=== Exercise brief ===
Where a record contains an image, leave the image out and print the rest exactly.

=== Entries taken from a collection ===
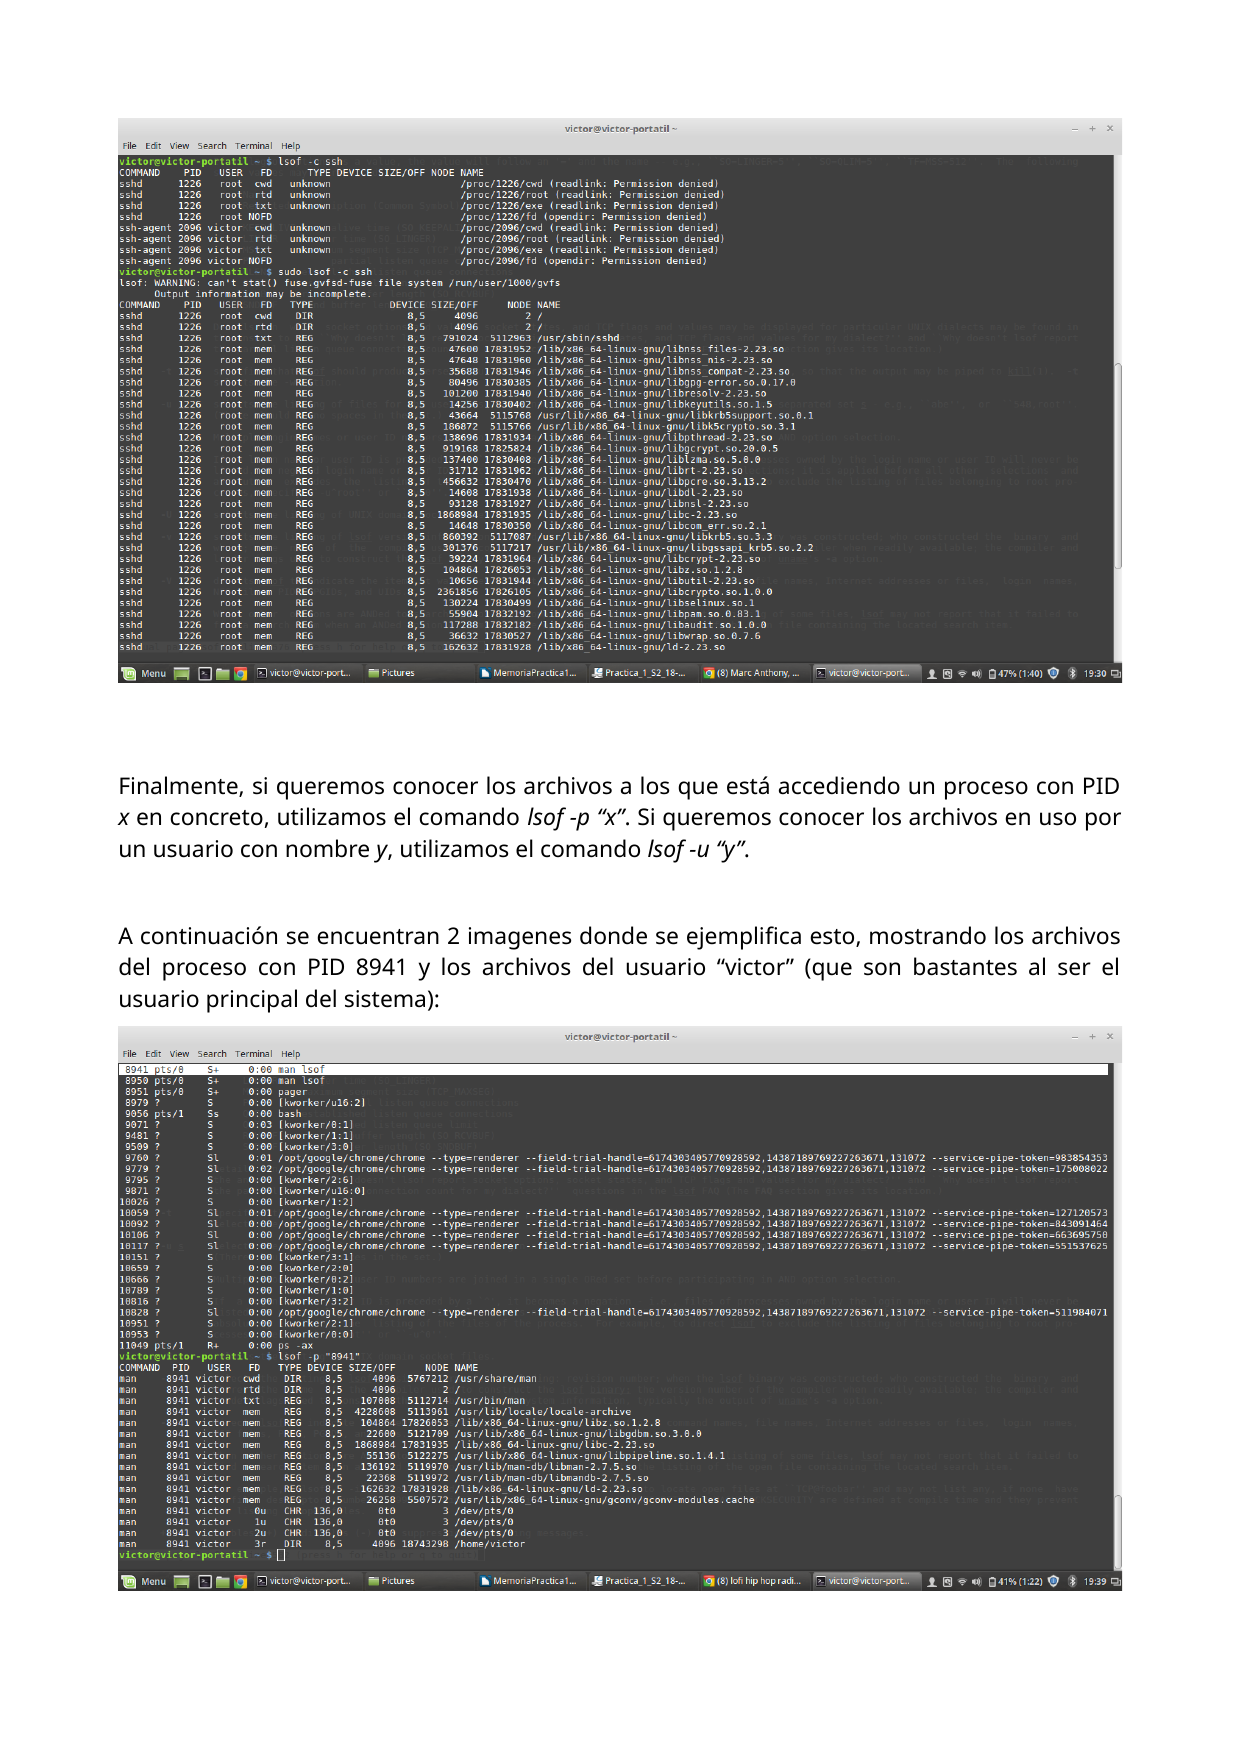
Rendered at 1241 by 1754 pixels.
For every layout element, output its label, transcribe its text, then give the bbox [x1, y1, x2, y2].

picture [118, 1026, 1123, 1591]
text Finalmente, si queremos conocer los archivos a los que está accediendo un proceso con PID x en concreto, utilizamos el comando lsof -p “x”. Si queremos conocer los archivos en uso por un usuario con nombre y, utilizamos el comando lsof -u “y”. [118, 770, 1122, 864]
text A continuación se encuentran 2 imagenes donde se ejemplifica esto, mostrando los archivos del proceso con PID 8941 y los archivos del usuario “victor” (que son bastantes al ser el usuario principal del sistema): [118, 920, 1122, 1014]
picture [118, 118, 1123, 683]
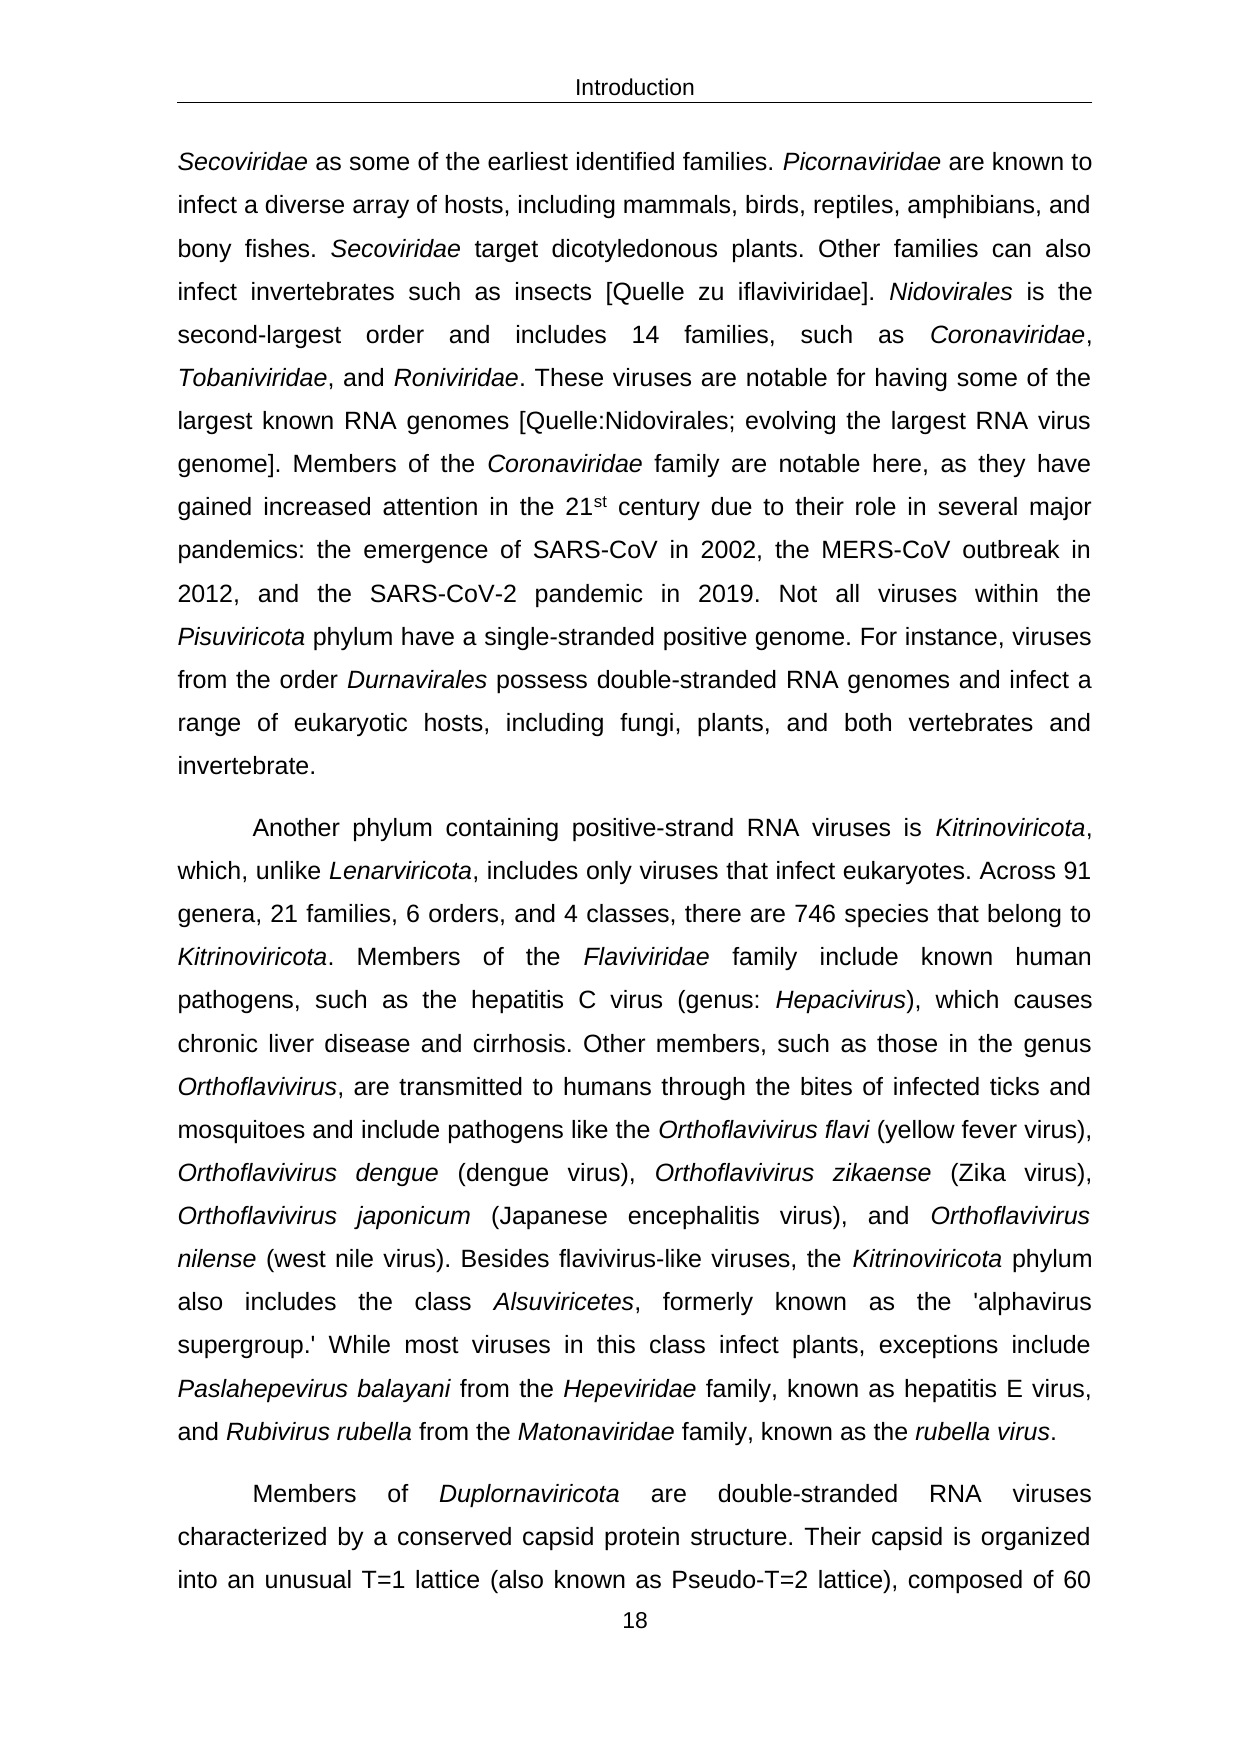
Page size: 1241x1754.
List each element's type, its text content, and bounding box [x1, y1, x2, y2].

=== The completed task ===
Rendered at 1241 by 1754 pixels.
For every layout element, output its label, transcribe its text, then give the bbox [x1, y1, x2, y2].

picture [118, 1026, 1123, 1591]
text Finalmente, si queremos conocer los archivos a los que está accediendo un proceso con PID x en concreto, utilizamos el comando lsof -p “x”. Si queremos conocer los archivos en uso por un usuario con nombre y, utilizamos el comando lsof -u “y”. [118, 770, 1122, 864]
text A continuación se encuentran 2 imagenes donde se ejemplifica esto, mostrando los archivos del proceso con PID 8941 y los archivos del usuario “victor” (que son bastantes al ser el usuario principal del sistema): [118, 920, 1122, 1014]
picture [118, 118, 1123, 683]
Page size: 1241x1754.
List each element's type, its text content, and bounding box [x1, y1, x2, y2].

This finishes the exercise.